Guardando oggi al sistema dell’arte italiano, pensi che sia diventato più aperto verso pratiche interdisciplinari e non convenzionali come la tua?
Credo che oggi il sistema dell’arte italiano sia più aperto rispetto a dieci anni fa. Esiste una nuova generazione di curatori e istituzioni più sensibile a pratiche interdisciplinari e non convenzionali, e questo ha creato maggiore spazio per lavori che non rientrano facilmente nelle categorie tradizionali. Allo stesso tempo, persistono limiti strutturali: questioni legate ai finanziamenti, alla burocrazia e a una certa inerzia delle istituzioni continuano a influenzare ciò che è possibile fare. A questo si aggiunge una tendenza storica alla xenofilia, una propensione a guardare verso l’esterno che spesso si traduce in maggiore attenzione e opportunità per artisti stranieri rispetto a quelli attivi sul territorio, con una conseguente difficoltà nel promuovere gli artisti italiani all’estero. Questa dinamica è al tempo stesso stimolante e problematica: da un lato mantiene il sistema connesso a un dialogo più ampio, dall’altro rende più difficile per gli artisti basati in Italia ottenere un riconoscimento duraturo sia nel proprio contesto sia fuori.

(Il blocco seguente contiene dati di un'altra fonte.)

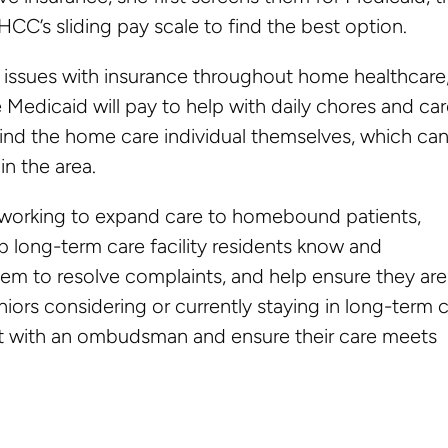
HCC’s sliding pay scale to find the best option.
o issues with insurance throughout home healthcare
 Medicaid will pay to help with daily chores and car
find the home care individual themselves, which ca
in the area.
re working to expand care to homebound patients,
long-term care facility residents know and
em to resolve complaints, and help ensure they are
niors considering or currently staying in long-term 
ct with an ombudsman and ensure their care meets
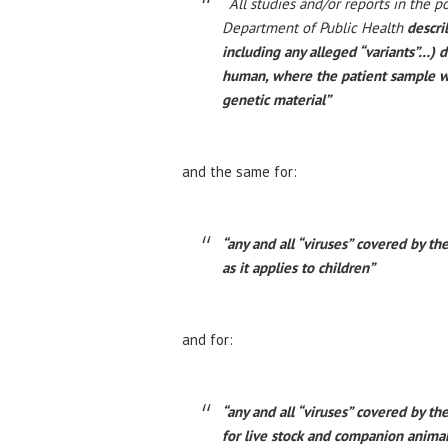
“
All studies and/or reports in the p
Department of Public Health
descri
including any alleged “variants”…) 
human, where the patient sample wa
genetic material”
and the same for:
“any and all “viruses” covered by t
as it applies to children”
and for:
“any and all “viruses” covered by 
for live stock and companion anima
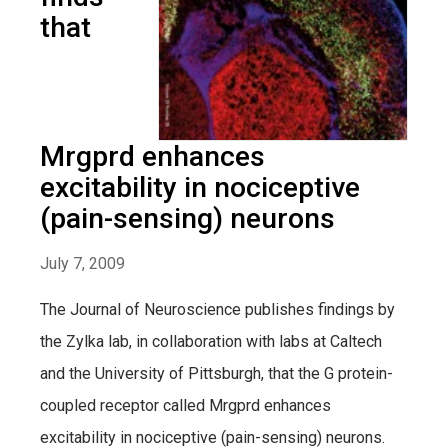
that
Mrgprd enhances
excitability in nociceptive
(pain-sensing) neurons
July 7, 2009
The Journal of Neuroscience publishes findings by
the Zylka lab, in collaboration with labs at Caltech
and the University of Pittsburgh, that the G protein-
coupled receptor called Mrgprd enhances
excitability in nociceptive (pain-sensing) neurons.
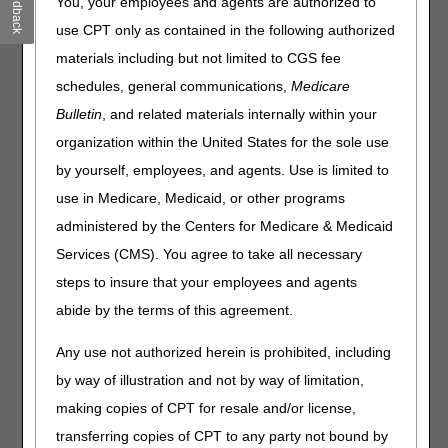
Feedback
coded E0747, E0748, and E0760 must include the KF
You, your employees and agents are authorized to
modifier. Codes E0747, E0748, and E0760 billed without a
use CPT only as contained in the following authorized
KF modifier will be rejected as missing information.
materials including but not limited to CGS fee
On May 14, 2026, in an
MLN Connects newsletter
,
schedules, general communications,
Medicare
the Centers for Medicare and Medicaid Services (CMS)
Bulletin
, and related materials internally within your
announced that the Food and Drug Administration (FDA)
had reclassified osteogenesis stimulators from Class III to
organization within the United States for the sole use
Class II devices. The impacted HCPCS codes are:
by yourself, employees, and agents. Use is limited to
E0747 Osteogenesis Stimulator, Electrical, Non-Invasive,
use in Medicare, Medicaid, or other programs
Other than Spinal Applications
administered by the Centers for Medicare & Medicaid
E0748 Osteogenesis Stimulator, Electrical, Non-Invasive,
Services (CMS). You agree to take all necessary
Spinal Applications
E0760 Osteogenesis Stimulator, Low Intensity Ultrasound,
steps to insure that your employees and agents
Non-Invasive
abide by the terms of this agreement.
The May 14, 2026 instructions from CMS instructed
Any use not authorized herein is prohibited, including
suppliers to discontinue use of the KF modifier for dates of
service on or after May 18, 2026. After further
by way of illustration and not by way of limitation,
consideration, CMS is not making any changes to the fee
making copies of CPT for resale and/or license,
schedules for HCPCS codes E0747, E0748, and E0760 at
transferring copies of CPT to any party not bound by
this time; therefore, suppliers must continue to use the KF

Quale consiglio daresti a un giovane artista italiano che lavora con linguaggi complessi e interdisciplinari e che si interroga se costruire la propria carriera in Italia o all’estero?
A un giovane artista italiano direi che la scelta tra restare o partire non è binaria. Ciò che conta davvero è avere accesso al dialogo, al confronto critico, a contesti in cui il lavoro possa evolvere. Se questo accesso non è disponibile localmente, allora andare all’estero può essere fondamentale, almeno per un periodo. Allo stesso tempo, è importante mantenere un legame con il proprio contesto, non come limite ma come risorsa. L’obiettivo, in ultima analisi, è collocare il proprio lavoro all’interno di una conversazione più ampia, senza perdere quella specificità che lo rende significativo.